- EXERCISE DESCRIPTION -
Restate the listing below word for word; no pictures belong in the copy.

== Segment start ==

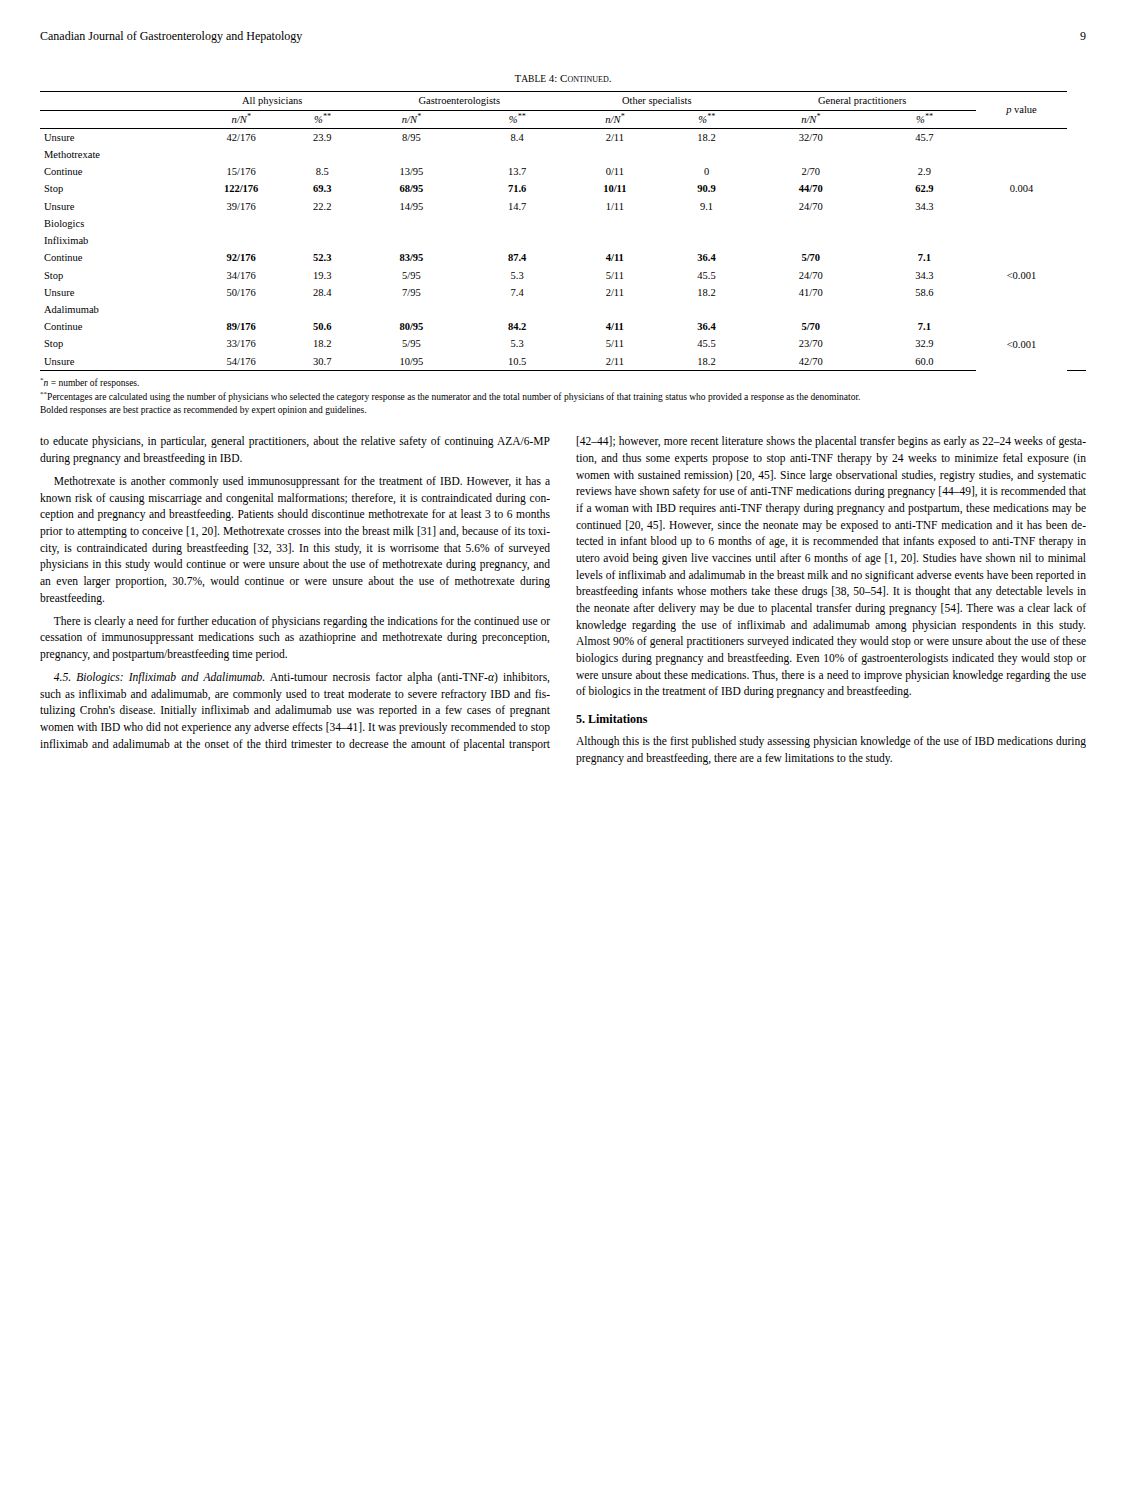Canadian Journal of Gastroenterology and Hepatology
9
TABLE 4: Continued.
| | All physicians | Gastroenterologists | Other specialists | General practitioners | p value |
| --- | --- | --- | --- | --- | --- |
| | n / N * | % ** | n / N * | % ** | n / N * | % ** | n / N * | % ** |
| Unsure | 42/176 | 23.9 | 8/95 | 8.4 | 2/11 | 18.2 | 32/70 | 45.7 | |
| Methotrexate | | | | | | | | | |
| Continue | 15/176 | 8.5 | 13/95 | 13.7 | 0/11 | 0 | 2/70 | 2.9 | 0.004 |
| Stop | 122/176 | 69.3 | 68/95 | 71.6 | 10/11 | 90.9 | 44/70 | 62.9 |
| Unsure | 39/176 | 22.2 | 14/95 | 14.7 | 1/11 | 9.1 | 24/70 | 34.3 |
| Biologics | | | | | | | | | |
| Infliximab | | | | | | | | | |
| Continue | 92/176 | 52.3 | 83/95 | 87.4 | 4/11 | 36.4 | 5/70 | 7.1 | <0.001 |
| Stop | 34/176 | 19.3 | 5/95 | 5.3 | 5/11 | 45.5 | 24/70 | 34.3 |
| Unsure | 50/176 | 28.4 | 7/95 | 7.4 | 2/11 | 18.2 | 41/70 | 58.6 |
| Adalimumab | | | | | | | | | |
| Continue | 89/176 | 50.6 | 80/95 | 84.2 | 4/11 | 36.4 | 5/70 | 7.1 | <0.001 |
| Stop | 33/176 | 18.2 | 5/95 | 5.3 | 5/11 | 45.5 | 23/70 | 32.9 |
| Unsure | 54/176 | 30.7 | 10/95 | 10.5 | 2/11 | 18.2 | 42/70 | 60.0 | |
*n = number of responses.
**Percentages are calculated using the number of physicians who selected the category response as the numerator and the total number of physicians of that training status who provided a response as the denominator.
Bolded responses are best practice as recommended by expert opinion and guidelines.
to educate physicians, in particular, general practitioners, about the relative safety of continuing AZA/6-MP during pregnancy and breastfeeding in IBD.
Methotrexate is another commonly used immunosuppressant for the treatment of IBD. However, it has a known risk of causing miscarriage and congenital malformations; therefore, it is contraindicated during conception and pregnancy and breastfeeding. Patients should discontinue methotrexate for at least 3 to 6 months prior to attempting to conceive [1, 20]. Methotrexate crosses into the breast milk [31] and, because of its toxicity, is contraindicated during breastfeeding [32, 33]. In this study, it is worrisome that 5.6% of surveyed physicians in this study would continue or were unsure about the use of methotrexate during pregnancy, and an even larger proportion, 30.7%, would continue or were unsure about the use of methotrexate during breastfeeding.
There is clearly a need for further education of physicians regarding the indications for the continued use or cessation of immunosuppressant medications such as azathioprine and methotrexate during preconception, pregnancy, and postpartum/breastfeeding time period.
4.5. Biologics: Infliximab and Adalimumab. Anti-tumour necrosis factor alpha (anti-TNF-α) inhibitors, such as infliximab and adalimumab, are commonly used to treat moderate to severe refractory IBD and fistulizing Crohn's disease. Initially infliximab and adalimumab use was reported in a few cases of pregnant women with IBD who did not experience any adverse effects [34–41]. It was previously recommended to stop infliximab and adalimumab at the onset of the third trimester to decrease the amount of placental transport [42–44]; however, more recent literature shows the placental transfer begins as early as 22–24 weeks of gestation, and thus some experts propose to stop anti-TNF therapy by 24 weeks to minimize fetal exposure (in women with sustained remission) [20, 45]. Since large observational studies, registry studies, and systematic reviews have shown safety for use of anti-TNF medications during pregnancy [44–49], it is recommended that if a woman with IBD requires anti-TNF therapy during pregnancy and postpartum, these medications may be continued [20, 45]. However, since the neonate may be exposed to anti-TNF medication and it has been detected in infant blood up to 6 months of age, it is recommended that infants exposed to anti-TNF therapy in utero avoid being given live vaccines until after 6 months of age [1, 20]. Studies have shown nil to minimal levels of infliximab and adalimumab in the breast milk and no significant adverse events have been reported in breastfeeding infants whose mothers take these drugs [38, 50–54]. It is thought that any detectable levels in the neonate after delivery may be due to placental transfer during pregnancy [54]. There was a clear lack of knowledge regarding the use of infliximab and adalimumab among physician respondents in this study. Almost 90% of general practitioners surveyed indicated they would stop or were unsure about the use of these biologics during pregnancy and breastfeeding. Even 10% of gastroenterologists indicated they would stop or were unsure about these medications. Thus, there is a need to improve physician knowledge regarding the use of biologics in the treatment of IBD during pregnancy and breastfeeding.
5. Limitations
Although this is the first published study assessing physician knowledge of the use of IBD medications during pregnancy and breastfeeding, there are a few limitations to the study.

== Segment end ==

- SOLUTION TO THE EXERCISE -
Canadian Journal of Gastroenterology and Hepatology
9
TABLE 4: Continued.
| | All physicians | Gastroenterologists | Other specialists | General practitioners | p value |
| --- | --- | --- | --- | --- | --- |
| | n / N * | % ** | n / N * | % ** | n / N * | % ** | n / N * | % ** |
| Unsure | 42/176 | 23.9 | 8/95 | 8.4 | 2/11 | 18.2 | 32/70 | 45.7 | |
| Methotrexate | | | | | | | | | |
| Continue | 15/176 | 8.5 | 13/95 | 13.7 | 0/11 | 0 | 2/70 | 2.9 | 0.004 |
| Stop | 122/176 | 69.3 | 68/95 | 71.6 | 10/11 | 90.9 | 44/70 | 62.9 |
| Unsure | 39/176 | 22.2 | 14/95 | 14.7 | 1/11 | 9.1 | 24/70 | 34.3 |
| Biologics | | | | | | | | | |
| Infliximab | | | | | | | | | |
| Continue | 92/176 | 52.3 | 83/95 | 87.4 | 4/11 | 36.4 | 5/70 | 7.1 | <0.001 |
| Stop | 34/176 | 19.3 | 5/95 | 5.3 | 5/11 | 45.5 | 24/70 | 34.3 |
| Unsure | 50/176 | 28.4 | 7/95 | 7.4 | 2/11 | 18.2 | 41/70 | 58.6 |
| Adalimumab | | | | | | | | | |
| Continue | 89/176 | 50.6 | 80/95 | 84.2 | 4/11 | 36.4 | 5/70 | 7.1 | <0.001 |
| Stop | 33/176 | 18.2 | 5/95 | 5.3 | 5/11 | 45.5 | 23/70 | 32.9 |
| Unsure | 54/176 | 30.7 | 10/95 | 10.5 | 2/11 | 18.2 | 42/70 | 60.0 | |
*n = number of responses.
**Percentages are calculated using the number of physicians who selected the category response as the numerator and the total number of physicians of that training status who provided a response as the denominator.
Bolded responses are best practice as recommended by expert opinion and guidelines.
to educate physicians, in particular, general practitioners, about the relative safety of continuing AZA/6-MP during pregnancy and breastfeeding in IBD.
Methotrexate is another commonly used immunosuppressant for the treatment of IBD. However, it has a known risk of causing miscarriage and congenital malformations; therefore, it is contraindicated during conception and pregnancy and breastfeeding. Patients should discontinue methotrexate for at least 3 to 6 months prior to attempting to conceive [1, 20]. Methotrexate crosses into the breast milk [31] and, because of its toxicity, is contraindicated during breastfeeding [32, 33]. In this study, it is worrisome that 5.6% of surveyed physicians in this study would continue or were unsure about the use of methotrexate during pregnancy, and an even larger proportion, 30.7%, would continue or were unsure about the use of methotrexate during breastfeeding.
There is clearly a need for further education of physicians regarding the indications for the continued use or cessation of immunosuppressant medications such as azathioprine and methotrexate during preconception, pregnancy, and postpartum/breastfeeding time period.
4.5. Biologics: Infliximab and Adalimumab. Anti-tumour necrosis factor alpha (anti-TNF-α) inhibitors, such as infliximab and adalimumab, are commonly used to treat moderate to severe refractory IBD and fistulizing Crohn's disease. Initially infliximab and adalimumab use was reported in a few cases of pregnant women with IBD who did not experience any adverse effects [34–41]. It was previously recommended to stop infliximab and adalimumab at the onset of the third trimester to decrease the amount of placental transport [42–44]; however, more recent literature shows the placental transfer begins as early as 22–24 weeks of gestation, and thus some experts propose to stop anti-TNF therapy by 24 weeks to minimize fetal exposure (in women with sustained remission) [20, 45]. Since large observational studies, registry studies, and systematic reviews have shown safety for use of anti-TNF medications during pregnancy [44–49], it is recommended that if a woman with IBD requires anti-TNF therapy during pregnancy and postpartum, these medications may be continued [20, 45]. However, since the neonate may be exposed to anti-TNF medication and it has been detected in infant blood up to 6 months of age, it is recommended that infants exposed to anti-TNF therapy in utero avoid being given live vaccines until after 6 months of age [1, 20]. Studies have shown nil to minimal levels of infliximab and adalimumab in the breast milk and no significant adverse events have been reported in breastfeeding infants whose mothers take these drugs [38, 50–54]. It is thought that any detectable levels in the neonate after delivery may be due to placental transfer during pregnancy [54]. There was a clear lack of knowledge regarding the use of infliximab and adalimumab among physician respondents in this study. Almost 90% of general practitioners surveyed indicated they would stop or were unsure about the use of these biologics during pregnancy and breastfeeding. Even 10% of gastroenterologists indicated they would stop or were unsure about these medications. Thus, there is a need to improve physician knowledge regarding the use of biologics in the treatment of IBD during pregnancy and breastfeeding.
5. Limitations
Although this is the first published study assessing physician knowledge of the use of IBD medications during pregnancy and breastfeeding, there are a few limitations to the study.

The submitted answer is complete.